---- GIVEN ENTRIES
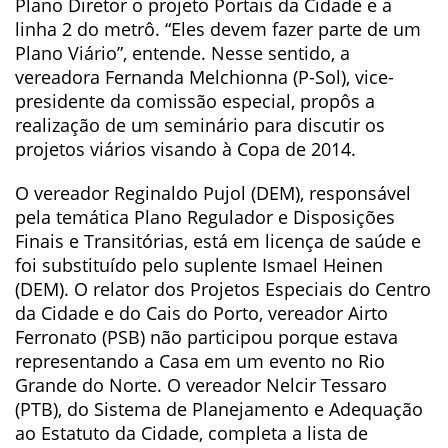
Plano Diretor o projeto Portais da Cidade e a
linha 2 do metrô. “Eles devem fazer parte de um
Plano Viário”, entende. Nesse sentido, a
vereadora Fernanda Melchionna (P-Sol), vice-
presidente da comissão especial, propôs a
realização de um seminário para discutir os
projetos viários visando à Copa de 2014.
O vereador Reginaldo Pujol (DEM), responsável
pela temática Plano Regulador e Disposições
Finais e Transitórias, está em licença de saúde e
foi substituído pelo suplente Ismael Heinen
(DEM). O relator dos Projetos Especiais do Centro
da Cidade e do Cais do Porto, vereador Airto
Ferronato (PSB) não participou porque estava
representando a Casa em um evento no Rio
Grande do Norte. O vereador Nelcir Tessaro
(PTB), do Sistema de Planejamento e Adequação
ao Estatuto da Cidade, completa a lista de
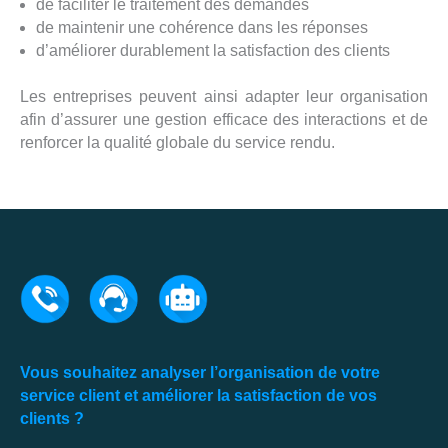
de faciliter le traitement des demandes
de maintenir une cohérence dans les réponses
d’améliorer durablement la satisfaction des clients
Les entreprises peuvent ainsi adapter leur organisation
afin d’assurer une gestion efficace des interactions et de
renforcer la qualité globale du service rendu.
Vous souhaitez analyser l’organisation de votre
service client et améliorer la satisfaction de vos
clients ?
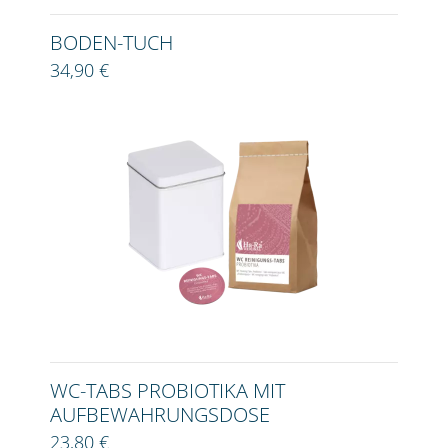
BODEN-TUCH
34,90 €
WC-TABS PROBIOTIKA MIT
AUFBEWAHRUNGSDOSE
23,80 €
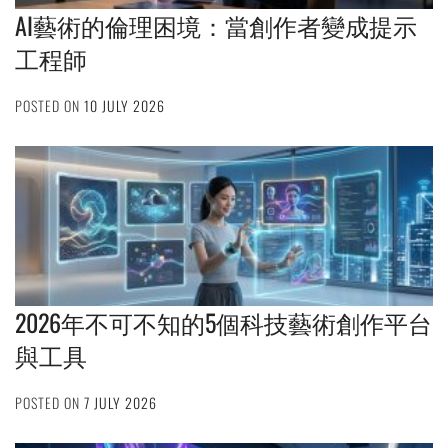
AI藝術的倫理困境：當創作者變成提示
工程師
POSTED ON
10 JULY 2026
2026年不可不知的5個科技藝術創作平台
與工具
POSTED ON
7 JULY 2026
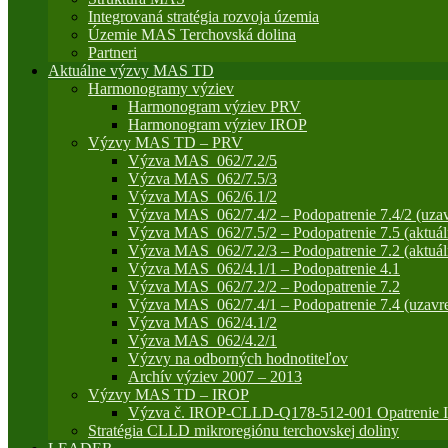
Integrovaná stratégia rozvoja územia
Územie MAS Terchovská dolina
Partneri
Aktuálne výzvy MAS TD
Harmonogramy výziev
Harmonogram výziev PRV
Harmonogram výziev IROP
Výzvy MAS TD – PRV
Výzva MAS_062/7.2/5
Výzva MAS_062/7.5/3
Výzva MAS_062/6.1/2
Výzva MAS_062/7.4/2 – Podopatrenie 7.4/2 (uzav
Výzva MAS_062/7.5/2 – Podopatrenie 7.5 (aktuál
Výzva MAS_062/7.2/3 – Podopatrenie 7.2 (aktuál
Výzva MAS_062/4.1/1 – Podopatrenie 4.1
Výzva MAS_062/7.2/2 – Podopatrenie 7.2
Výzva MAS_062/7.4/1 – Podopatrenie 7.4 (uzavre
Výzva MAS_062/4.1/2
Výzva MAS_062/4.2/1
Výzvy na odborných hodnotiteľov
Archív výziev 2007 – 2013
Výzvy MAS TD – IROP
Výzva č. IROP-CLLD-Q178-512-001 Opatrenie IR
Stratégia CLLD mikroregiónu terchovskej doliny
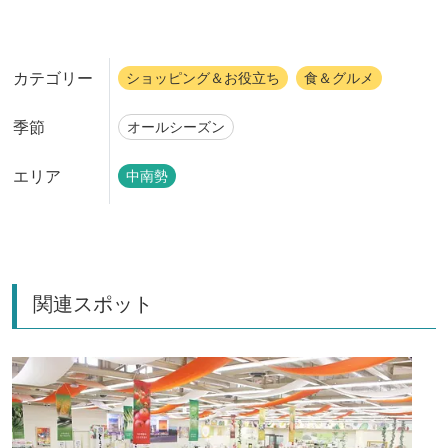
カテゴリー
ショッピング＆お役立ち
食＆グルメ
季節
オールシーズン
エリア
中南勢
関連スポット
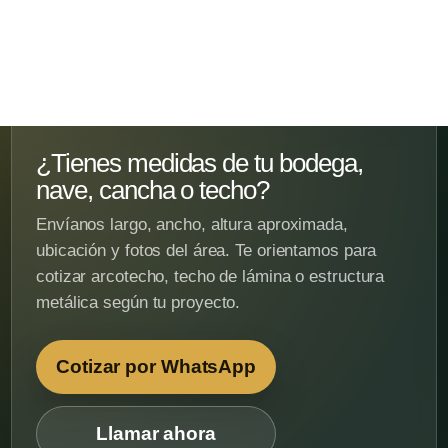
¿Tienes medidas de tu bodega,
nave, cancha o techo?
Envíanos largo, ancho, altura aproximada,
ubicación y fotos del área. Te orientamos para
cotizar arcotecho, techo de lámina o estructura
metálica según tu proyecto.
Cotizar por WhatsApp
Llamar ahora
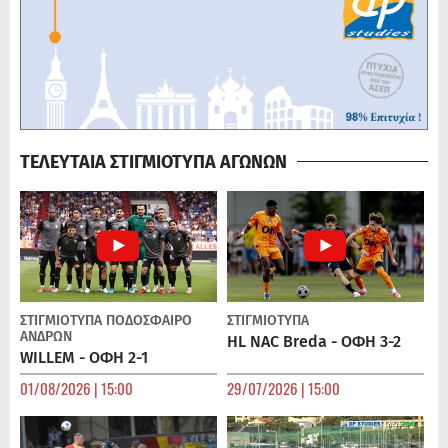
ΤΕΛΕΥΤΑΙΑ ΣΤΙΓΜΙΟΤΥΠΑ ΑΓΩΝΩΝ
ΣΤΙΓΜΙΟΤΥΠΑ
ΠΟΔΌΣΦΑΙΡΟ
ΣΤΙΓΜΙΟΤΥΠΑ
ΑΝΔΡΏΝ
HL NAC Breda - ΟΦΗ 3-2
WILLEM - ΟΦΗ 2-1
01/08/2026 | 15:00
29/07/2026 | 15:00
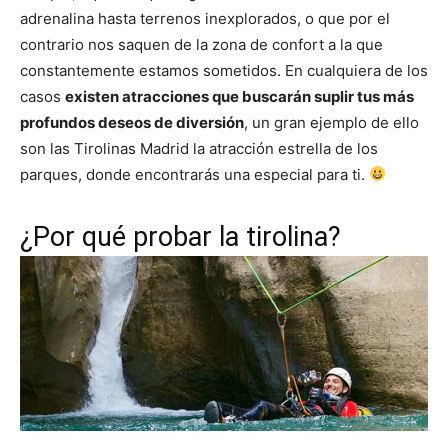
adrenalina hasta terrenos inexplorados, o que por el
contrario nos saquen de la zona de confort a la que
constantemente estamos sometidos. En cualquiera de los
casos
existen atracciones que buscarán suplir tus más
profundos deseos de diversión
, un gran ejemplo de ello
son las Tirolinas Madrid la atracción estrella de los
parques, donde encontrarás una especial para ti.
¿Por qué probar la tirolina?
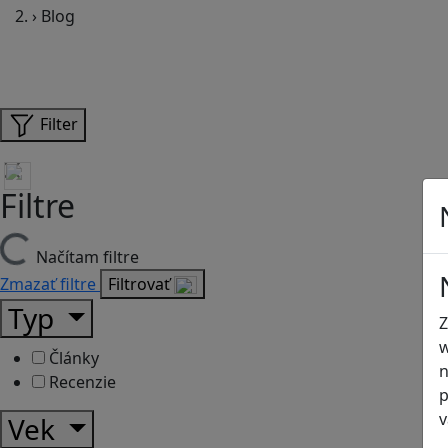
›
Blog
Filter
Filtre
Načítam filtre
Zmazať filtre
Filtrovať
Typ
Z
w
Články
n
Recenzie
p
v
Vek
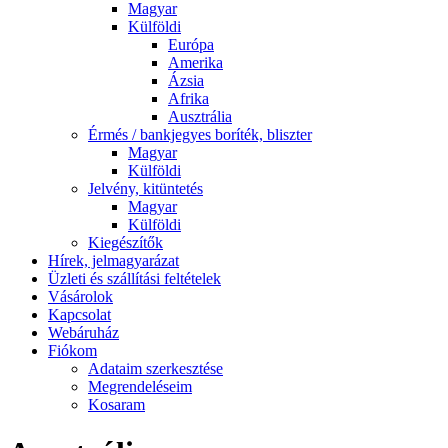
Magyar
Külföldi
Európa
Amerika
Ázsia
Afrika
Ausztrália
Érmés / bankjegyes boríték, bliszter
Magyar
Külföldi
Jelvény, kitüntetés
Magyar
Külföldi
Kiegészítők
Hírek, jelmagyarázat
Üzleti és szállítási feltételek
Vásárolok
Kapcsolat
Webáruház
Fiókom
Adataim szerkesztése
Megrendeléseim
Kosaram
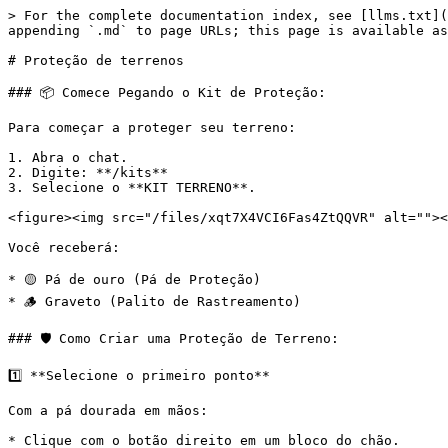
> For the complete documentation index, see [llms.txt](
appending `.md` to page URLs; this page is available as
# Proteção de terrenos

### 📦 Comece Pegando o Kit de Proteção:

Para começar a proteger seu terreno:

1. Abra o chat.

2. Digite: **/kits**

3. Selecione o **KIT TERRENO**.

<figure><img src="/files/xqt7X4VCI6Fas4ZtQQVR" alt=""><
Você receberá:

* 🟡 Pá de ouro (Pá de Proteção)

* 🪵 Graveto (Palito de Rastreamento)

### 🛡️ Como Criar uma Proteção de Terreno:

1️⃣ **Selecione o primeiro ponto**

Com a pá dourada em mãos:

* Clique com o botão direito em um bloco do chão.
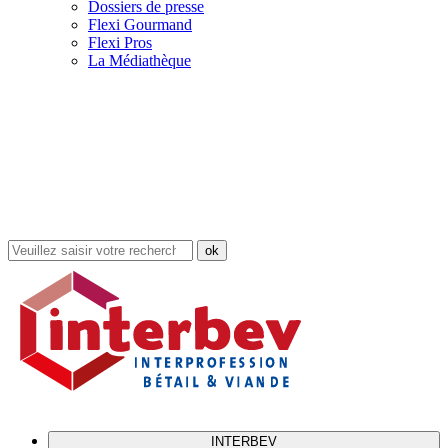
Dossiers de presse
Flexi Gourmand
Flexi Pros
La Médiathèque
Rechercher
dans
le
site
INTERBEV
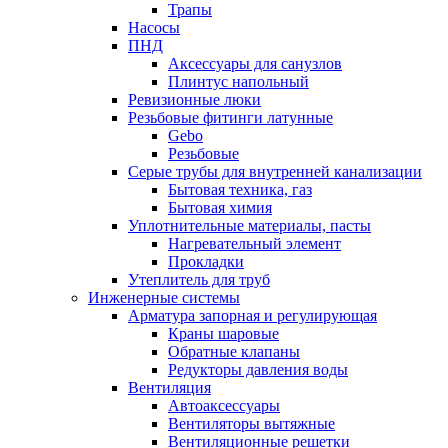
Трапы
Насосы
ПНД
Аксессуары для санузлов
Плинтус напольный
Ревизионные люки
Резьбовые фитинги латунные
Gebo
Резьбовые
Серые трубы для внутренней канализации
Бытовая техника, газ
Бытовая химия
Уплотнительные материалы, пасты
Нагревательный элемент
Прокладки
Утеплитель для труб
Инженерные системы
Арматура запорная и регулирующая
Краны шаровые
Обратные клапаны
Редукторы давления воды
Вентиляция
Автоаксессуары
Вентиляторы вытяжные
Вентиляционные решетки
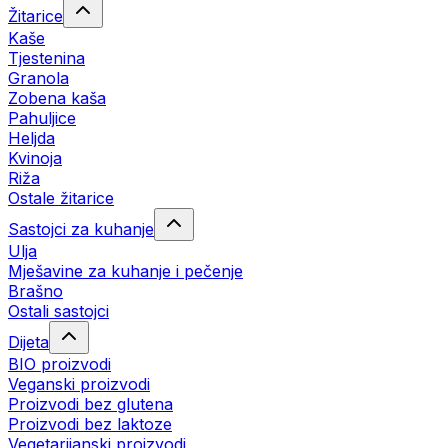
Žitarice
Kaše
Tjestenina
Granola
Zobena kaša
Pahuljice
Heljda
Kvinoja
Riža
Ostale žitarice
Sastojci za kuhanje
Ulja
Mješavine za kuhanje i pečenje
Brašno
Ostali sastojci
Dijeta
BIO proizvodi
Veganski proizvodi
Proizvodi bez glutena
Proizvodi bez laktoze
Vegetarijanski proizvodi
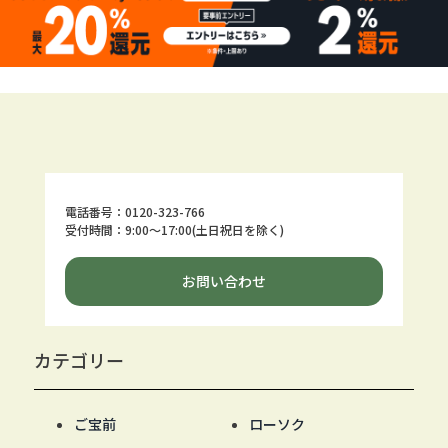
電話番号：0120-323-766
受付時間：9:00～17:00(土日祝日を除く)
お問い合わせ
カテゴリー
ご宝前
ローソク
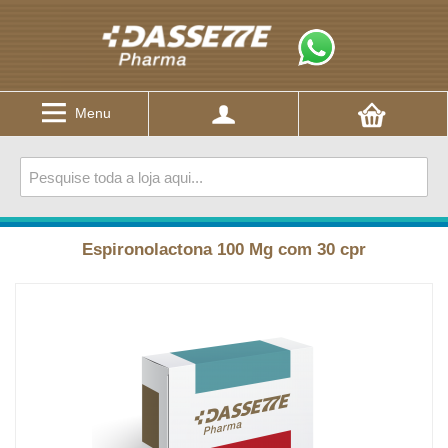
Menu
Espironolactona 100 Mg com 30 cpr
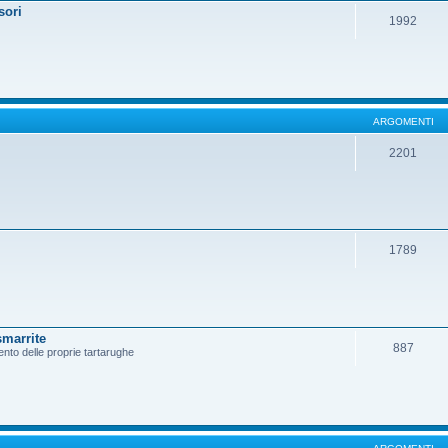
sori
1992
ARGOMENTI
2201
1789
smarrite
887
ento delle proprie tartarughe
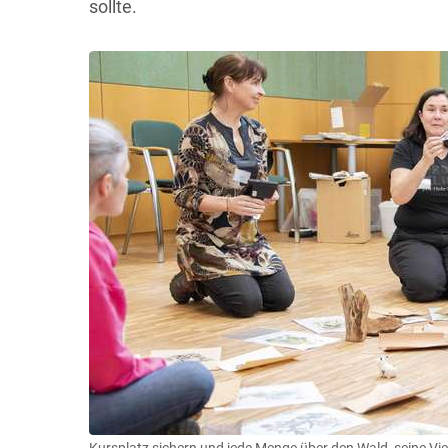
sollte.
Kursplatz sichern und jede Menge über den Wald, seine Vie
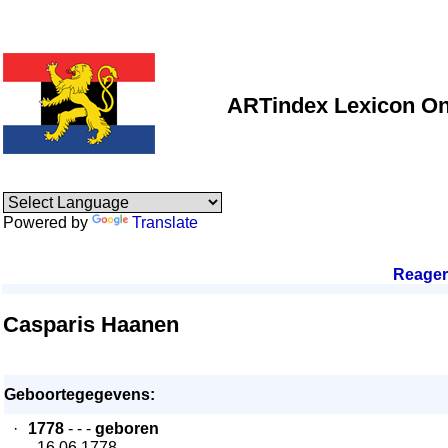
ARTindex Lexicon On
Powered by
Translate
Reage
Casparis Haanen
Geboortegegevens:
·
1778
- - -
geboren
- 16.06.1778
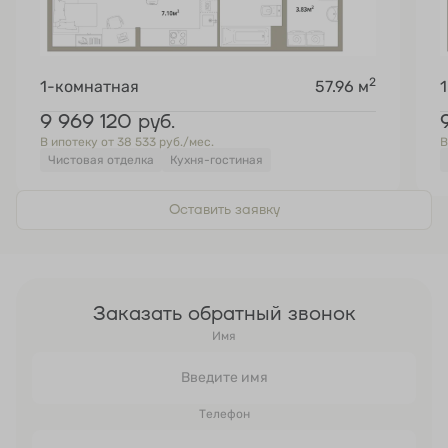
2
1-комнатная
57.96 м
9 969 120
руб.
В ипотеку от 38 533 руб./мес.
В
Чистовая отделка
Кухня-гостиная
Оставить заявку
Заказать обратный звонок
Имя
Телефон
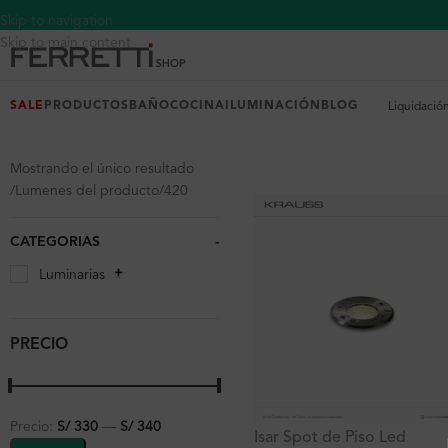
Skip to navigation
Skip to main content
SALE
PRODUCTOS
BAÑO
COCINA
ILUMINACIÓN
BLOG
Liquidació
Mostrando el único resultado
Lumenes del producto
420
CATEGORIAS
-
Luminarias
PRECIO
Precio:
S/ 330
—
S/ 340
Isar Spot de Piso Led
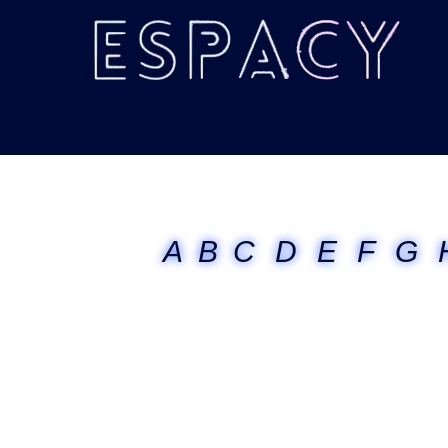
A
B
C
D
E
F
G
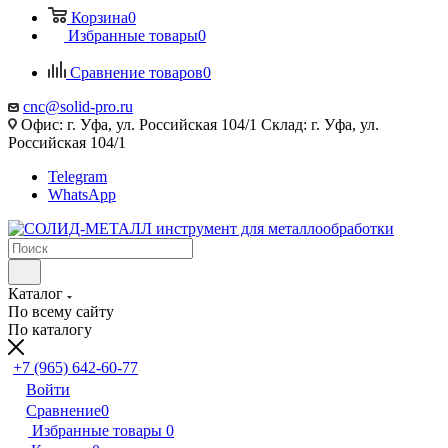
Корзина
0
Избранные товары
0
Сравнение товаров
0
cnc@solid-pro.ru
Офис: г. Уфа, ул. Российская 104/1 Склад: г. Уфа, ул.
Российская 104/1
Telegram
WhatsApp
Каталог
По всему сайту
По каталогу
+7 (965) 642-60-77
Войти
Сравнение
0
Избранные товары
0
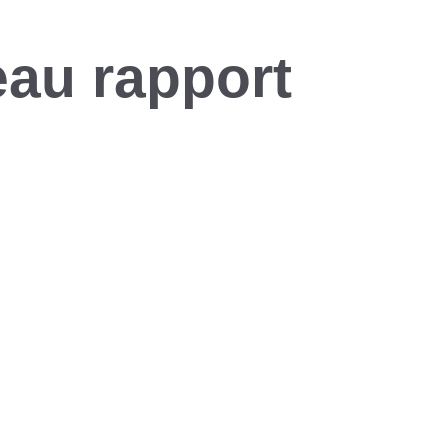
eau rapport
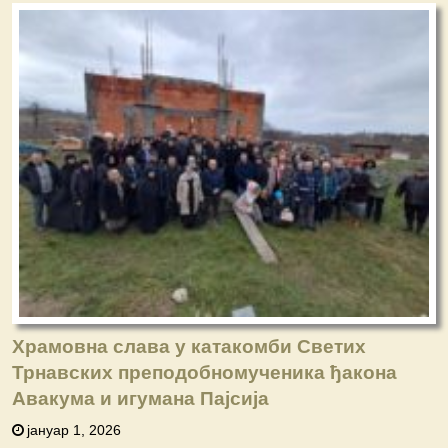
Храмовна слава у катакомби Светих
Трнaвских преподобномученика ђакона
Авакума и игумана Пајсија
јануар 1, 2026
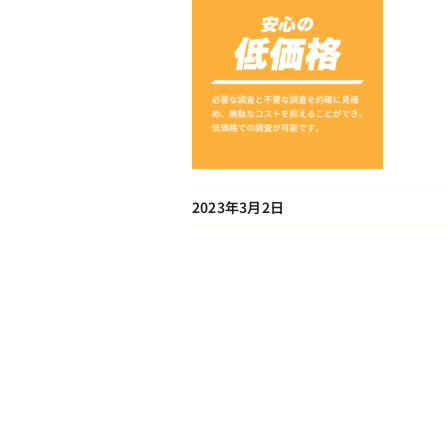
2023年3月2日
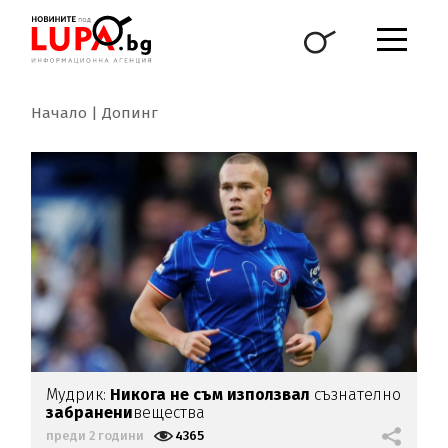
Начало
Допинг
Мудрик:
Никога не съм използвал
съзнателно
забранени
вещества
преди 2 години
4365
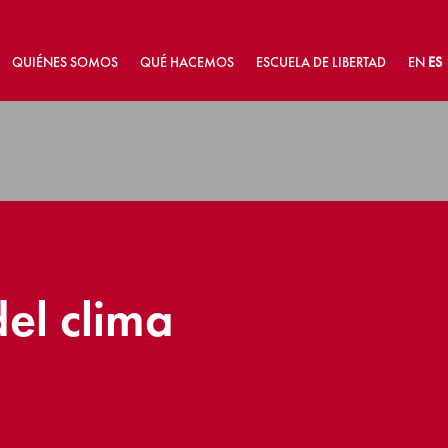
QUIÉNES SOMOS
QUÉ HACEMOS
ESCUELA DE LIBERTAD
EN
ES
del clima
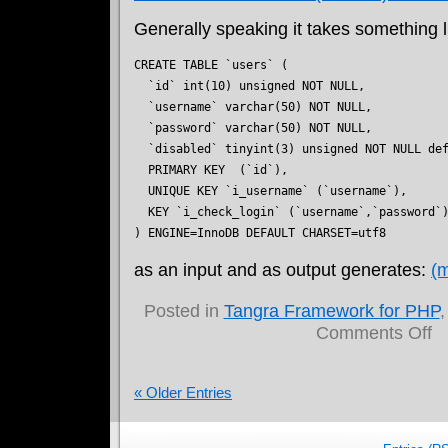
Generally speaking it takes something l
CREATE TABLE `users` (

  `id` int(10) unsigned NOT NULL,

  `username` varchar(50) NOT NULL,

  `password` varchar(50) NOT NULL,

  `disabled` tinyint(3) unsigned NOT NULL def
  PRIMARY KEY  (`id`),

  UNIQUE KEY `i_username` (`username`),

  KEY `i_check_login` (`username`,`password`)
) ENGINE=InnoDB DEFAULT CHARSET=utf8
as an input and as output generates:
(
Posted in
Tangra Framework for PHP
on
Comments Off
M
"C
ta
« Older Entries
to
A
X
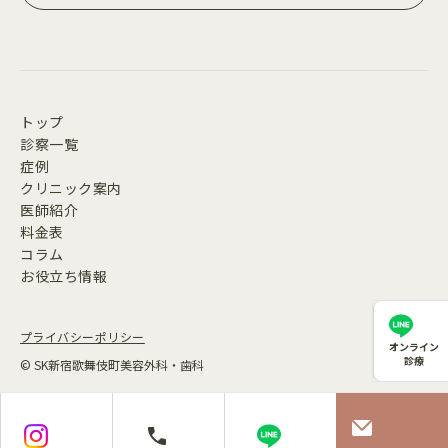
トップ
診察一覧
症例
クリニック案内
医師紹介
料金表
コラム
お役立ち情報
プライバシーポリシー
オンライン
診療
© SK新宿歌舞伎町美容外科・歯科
--------
Please show every line above that includes the word "satisfaction".

WRITTEN ANSWER:
d’améliorer durablement la satisfaction des clients
service client et améliorer la satisfaction de vos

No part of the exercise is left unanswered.